* **TASK GOAL**:
Rewrite all the entries below with every "centimetres" changed to "centimeters" and nothing else altered. Leave the pictures out of your answer.

---------- PROVIDED MATERIAL

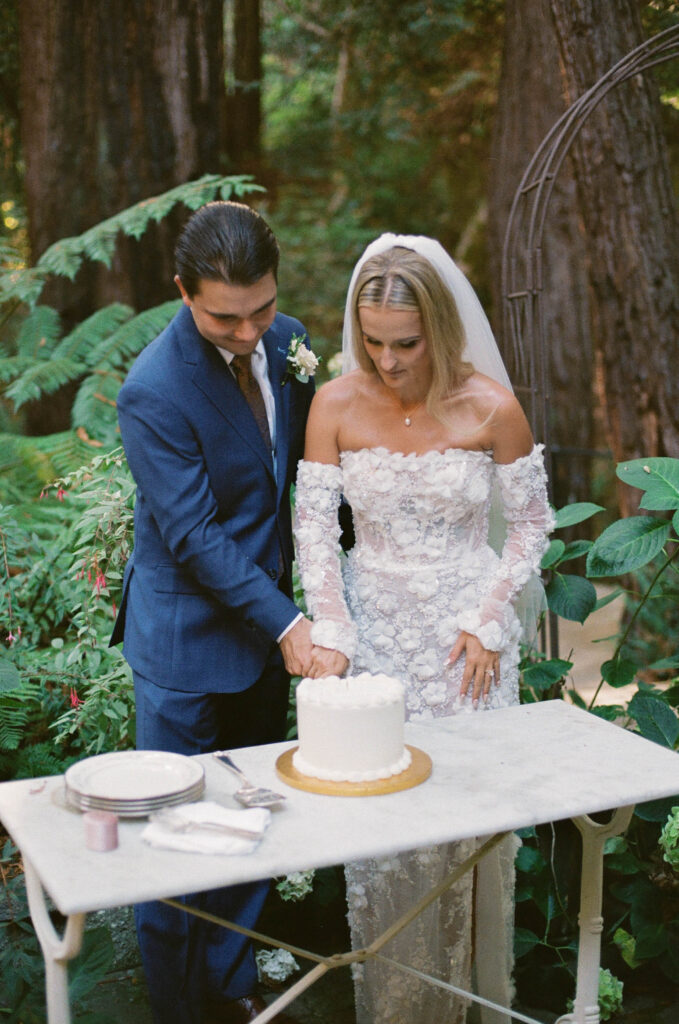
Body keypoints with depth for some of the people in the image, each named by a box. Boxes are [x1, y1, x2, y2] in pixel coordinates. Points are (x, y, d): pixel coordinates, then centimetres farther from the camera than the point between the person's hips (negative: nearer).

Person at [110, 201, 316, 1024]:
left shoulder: (286, 340, -1)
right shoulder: (153, 392, -22)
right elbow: (193, 537, -21)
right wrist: (286, 624, -23)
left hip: (264, 615, 6)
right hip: (187, 638, -6)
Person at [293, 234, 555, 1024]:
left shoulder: (490, 408, -12)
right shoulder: (335, 404, -9)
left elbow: (530, 523, -1)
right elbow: (313, 524, -5)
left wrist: (489, 620, -8)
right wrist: (329, 631, -15)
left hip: (466, 631, -1)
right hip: (372, 628, 1)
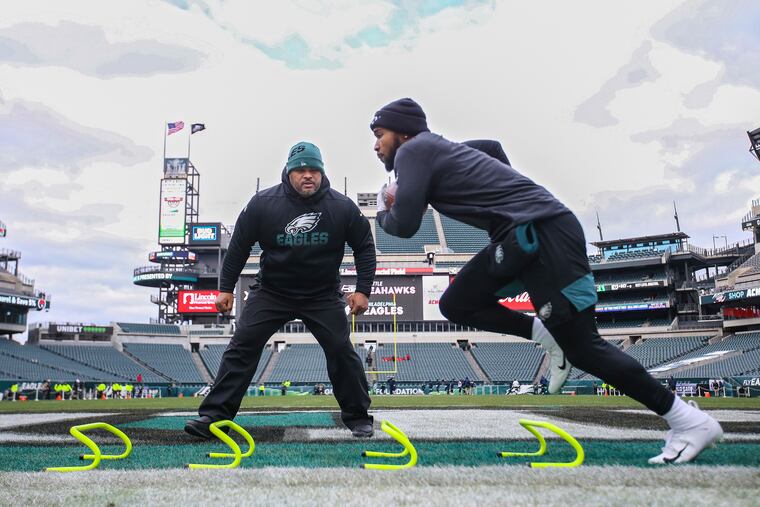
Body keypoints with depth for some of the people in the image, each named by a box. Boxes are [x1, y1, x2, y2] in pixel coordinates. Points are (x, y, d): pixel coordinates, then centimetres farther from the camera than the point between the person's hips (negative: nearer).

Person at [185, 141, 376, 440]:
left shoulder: (342, 207, -12)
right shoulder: (263, 204, -13)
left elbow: (364, 246, 1)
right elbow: (239, 245, -1)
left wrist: (363, 290, -5)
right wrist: (226, 288, 1)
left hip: (323, 295, 0)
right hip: (271, 292, 1)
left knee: (341, 351, -6)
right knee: (242, 346, -7)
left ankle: (358, 417, 12)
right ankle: (214, 415, 1)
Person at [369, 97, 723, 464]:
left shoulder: (413, 150, -4)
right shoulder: (436, 148, 22)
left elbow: (405, 225, -11)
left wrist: (382, 214, 14)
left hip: (544, 234, -9)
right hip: (521, 237, 9)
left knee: (581, 347, -6)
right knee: (456, 305, 11)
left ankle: (691, 421, 4)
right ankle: (547, 334, 9)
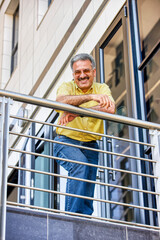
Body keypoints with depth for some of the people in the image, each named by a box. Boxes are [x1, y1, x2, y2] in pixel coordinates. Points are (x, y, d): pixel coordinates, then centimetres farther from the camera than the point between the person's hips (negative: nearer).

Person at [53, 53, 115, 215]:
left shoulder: (102, 88, 3)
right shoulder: (66, 87, 1)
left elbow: (110, 109, -20)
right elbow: (62, 100, -26)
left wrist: (76, 113, -30)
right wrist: (91, 96, -39)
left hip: (90, 146, 3)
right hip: (66, 142, -3)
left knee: (88, 188, -2)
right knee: (80, 163, -30)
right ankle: (72, 214, -27)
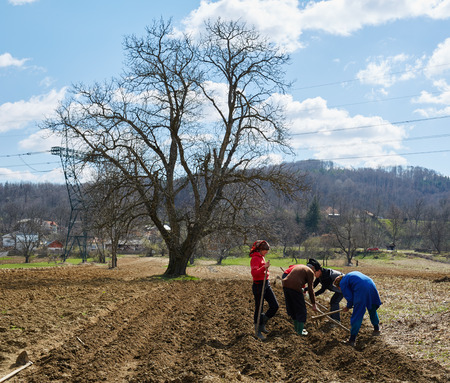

--------------------

* **ANSWER**:
Body keypoints with depth for some of the people in the image, each named by a box. Boxes are [x1, y1, x2, y2] in pixel coordinates. Points are (x, y, d): pixel coordinates, then centimeters farther from the camera than the point between the person's hips (negative: nearer).

Person at [110, 201, 316, 1024]:
left shoulder: (286, 340, -1)
right shoulder: (153, 392, -22)
right elbow: (193, 537, -21)
right wrist: (286, 624, -23)
left hip: (264, 615, 6)
right hip: (187, 638, -6)
Person at [293, 234, 555, 1024]:
left shoulder: (490, 408, -12)
right shoulder: (335, 404, -9)
left elbow: (530, 523, -1)
right elbow: (313, 524, -5)
left wrist: (489, 620, -8)
right wrist: (329, 631, -15)
left hip: (466, 631, -1)
right hip: (372, 628, 1)
Body keypoints with depth for some of the people in the image, each named by a box. Boxes are [x1, y1, x2, y2] in pixel coordinates. Points are (x, y, d): pixel coordinates, then centimeters farther from the camera than the point between the person's hips (negative: nearer).

Person at [185, 141, 376, 440]:
left shoulder: (342, 207, -12)
right shoulder: (263, 204, -13)
left elbow: (364, 246, 1)
right elbow: (239, 245, -1)
left wrist: (363, 290, -5)
right wrist: (226, 288, 1)
left hip: (323, 295, 0)
right hip: (271, 292, 1)
left knee: (341, 351, -6)
right knee: (242, 346, -7)
left ankle: (358, 417, 12)
right ankle: (214, 415, 1)
Person at [369, 97, 723, 464]:
left shoulder: (413, 150, -4)
right shoulder: (436, 148, 22)
left elbow: (405, 225, -11)
left wrist: (382, 214, 14)
left hip: (544, 234, -9)
right hip: (521, 237, 9)
left knee: (581, 347, -6)
right knee: (456, 305, 11)
left ankle: (691, 421, 4)
right ankle: (547, 334, 9)
Body keypoints with depth for some of the people in the image, each named by a box. Boxes are [x1, y1, x2, y2] in pixel coordinates. Points are (x, y, d): pixel coordinates, then centimeters farther from the camera than the point between the person's hips (negative: nearer).

Person at [53, 53, 115, 215]:
left shoulder: (102, 88, 3)
right shoulder: (66, 87, 1)
left elbow: (110, 109, -20)
right elbow: (62, 100, -26)
left wrist: (76, 113, -30)
right wrist: (91, 96, -39)
left hip: (90, 146, 3)
right hip: (66, 142, -3)
left knee: (88, 188, -2)
right knee: (80, 163, -30)
right ankle: (72, 214, -27)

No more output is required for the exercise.